As the evening went on, my mom remained in private conversation with Reggie.
I eavesdropped, but my attention kept getting pulled elsewhere, especially by Jenn reciting the particulars of her upcoming nuptials: “My pre-bachelorette party will be at Cipriani on East 42nd, where the theme will be a timeline of my pores. I’ve already posted a video history on my Insta, revealing how I’ve minimized blackheads and cysts through alternating toners.
The bachelorette party itself is planned for a suite at the Ritz-Carlton, where we’ll have a build-a-Barbie station, so guests can bring Barbie from stylish workwear through evening sparkle, based on my personal wardrobe.
Brayden and I are meeting with Rabbi Aaron Harklin, who counsels couples on remaining faithful by reading the Torah, making time for each other, and designing bathrooms with not just his-and-her sinks but his-and-her commodes so there’s no waiting time or playing the blame game when it comes to toilet tissue hoarding. ”

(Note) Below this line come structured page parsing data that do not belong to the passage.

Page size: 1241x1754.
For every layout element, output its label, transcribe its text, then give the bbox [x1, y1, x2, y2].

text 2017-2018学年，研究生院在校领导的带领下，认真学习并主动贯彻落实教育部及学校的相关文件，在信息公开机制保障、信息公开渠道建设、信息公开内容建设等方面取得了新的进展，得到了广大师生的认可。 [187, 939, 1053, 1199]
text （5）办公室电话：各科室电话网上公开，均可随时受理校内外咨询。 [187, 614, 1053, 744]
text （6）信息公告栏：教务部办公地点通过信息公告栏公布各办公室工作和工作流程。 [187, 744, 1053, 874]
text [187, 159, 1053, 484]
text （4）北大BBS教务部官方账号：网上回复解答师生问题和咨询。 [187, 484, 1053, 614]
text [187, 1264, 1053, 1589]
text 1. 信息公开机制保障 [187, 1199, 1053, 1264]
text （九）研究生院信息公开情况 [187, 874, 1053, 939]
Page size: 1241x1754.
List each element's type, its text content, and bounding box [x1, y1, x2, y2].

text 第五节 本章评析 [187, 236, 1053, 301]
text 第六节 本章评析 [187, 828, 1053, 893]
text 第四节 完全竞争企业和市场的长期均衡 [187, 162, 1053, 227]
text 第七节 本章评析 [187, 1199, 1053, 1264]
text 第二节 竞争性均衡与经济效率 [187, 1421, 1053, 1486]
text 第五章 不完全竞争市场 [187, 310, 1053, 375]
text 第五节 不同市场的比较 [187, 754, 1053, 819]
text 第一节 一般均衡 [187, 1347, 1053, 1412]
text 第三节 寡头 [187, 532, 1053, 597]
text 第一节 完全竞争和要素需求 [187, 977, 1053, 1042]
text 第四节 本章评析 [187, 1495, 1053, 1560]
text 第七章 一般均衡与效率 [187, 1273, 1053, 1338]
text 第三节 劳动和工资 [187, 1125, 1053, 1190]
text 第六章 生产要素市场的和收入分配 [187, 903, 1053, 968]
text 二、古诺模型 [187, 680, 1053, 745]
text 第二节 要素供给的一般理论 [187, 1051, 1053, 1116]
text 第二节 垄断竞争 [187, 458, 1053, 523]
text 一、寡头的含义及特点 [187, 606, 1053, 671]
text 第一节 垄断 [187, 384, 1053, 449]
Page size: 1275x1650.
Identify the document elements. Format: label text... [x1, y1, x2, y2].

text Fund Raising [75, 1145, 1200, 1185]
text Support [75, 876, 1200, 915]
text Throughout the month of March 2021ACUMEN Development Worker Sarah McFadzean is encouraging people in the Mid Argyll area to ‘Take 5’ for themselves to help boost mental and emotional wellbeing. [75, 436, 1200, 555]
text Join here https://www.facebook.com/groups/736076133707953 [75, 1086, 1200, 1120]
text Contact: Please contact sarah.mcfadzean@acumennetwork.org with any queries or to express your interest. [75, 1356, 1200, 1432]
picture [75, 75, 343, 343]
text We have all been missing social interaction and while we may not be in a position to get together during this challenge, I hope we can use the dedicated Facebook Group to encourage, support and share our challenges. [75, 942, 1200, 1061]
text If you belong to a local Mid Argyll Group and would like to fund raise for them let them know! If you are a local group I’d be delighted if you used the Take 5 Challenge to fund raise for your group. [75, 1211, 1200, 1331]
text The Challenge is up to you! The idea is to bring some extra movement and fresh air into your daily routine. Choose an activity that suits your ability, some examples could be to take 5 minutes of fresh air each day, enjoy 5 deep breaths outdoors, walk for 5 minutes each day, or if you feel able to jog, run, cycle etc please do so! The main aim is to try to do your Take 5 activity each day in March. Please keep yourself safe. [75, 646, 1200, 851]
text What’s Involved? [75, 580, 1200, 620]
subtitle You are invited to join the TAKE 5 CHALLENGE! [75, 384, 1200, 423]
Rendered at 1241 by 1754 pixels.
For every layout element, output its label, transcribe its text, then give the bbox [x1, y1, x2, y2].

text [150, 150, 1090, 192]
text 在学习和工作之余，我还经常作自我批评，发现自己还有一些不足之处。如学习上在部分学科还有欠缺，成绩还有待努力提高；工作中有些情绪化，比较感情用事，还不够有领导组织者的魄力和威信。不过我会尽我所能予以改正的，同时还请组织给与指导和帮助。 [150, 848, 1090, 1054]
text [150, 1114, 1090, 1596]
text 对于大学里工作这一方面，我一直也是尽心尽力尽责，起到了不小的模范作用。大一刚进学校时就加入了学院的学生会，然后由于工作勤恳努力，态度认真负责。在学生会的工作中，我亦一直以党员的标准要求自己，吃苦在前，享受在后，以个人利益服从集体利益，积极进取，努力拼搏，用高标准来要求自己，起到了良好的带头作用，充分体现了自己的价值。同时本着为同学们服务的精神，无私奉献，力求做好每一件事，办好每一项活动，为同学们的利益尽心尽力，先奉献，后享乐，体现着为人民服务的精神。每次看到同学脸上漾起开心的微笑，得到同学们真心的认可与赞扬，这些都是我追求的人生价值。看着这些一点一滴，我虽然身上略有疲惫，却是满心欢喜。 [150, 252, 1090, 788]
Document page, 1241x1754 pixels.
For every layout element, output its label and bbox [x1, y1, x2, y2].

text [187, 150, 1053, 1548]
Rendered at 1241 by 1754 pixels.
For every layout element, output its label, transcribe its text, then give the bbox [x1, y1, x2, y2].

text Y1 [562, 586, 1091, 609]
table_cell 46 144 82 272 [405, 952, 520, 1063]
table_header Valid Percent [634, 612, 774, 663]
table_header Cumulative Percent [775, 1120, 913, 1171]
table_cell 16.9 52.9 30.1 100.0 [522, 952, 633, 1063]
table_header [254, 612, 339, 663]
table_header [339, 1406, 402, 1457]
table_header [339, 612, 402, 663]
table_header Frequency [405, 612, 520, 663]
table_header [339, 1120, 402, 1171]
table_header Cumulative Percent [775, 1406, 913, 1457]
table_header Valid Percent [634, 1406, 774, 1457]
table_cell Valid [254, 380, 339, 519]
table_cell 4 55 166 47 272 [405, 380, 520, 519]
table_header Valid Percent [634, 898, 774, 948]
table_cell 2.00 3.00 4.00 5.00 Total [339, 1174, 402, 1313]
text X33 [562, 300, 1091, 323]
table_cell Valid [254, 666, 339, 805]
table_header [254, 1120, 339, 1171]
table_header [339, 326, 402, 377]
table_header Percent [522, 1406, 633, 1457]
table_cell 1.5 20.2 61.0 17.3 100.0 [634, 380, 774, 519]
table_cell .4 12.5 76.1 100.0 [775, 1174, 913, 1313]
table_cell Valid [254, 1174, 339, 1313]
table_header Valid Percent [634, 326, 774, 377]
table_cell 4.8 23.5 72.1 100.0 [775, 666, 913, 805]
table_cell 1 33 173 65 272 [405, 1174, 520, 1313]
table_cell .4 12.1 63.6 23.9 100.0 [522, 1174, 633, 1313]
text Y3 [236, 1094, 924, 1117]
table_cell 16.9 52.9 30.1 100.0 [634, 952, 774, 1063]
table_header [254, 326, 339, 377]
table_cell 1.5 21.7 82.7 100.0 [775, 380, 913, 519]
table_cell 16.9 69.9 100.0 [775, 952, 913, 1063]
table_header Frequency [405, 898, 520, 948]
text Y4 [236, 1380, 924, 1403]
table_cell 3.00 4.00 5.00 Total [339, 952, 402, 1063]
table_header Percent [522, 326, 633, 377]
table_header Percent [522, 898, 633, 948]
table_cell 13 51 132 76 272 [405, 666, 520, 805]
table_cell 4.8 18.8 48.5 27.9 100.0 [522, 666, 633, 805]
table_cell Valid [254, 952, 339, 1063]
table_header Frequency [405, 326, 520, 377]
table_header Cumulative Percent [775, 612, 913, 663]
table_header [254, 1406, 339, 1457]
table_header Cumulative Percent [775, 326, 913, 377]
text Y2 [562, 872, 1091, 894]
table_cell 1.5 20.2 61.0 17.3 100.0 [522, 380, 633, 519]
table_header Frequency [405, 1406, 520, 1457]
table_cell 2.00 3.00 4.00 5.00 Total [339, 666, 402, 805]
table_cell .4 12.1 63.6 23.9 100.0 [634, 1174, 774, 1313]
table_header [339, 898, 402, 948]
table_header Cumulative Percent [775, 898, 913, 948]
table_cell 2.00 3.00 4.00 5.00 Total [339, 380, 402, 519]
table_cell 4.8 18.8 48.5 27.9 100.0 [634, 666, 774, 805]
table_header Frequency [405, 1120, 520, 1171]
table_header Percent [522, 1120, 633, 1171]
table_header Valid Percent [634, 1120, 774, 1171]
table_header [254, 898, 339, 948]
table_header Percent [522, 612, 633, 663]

After the group had finished our meal and were back in the living room for coffee and rugelach from my dad’s favorite bakery, Jenn took Brayden’s hand and continued their itinerary.
The rehearsal dinner would have a Bridgerton “bustles and breeches” motif, with gavotte lessons available that afternoon.
The ceremony itself would take place at a Midtown hotel ballroom with two hundred guests, “just friends, family, and patients whose lives we’ve touched.
” Jenn’s twelve bridesmaids were classmates from her various schools, her BFF Bailey-Brianna, Natalie Portman’s breathing coach, and “at least one Golden Globe winner, I’m not saying who, in order to build suspense, but she loves me because I once drained an infected pimple on her cheek the night before she was being photographed for the cover of Welsh Vogue. ”
As Jenn plotted the reception, the after-party, the wedding breakfast, and the two-week-long honeymoon at a resort in Turks and Caicos, Brayden nodded but didn’t participate, either because interrupting Jenn might pose a physical threat, or because they’d planned everything together and Brayden endorsed Jenn’s accuracy.
The night ended with the assembled physicians checking their phones regarding, in the case of Samira, treating an infected gallbladder in an hour, and for Brayden, an emergency browlift tomorrow on a fifteen-year-old who’d just been accepted at an exclusive summer camp and wanted to look fourteen.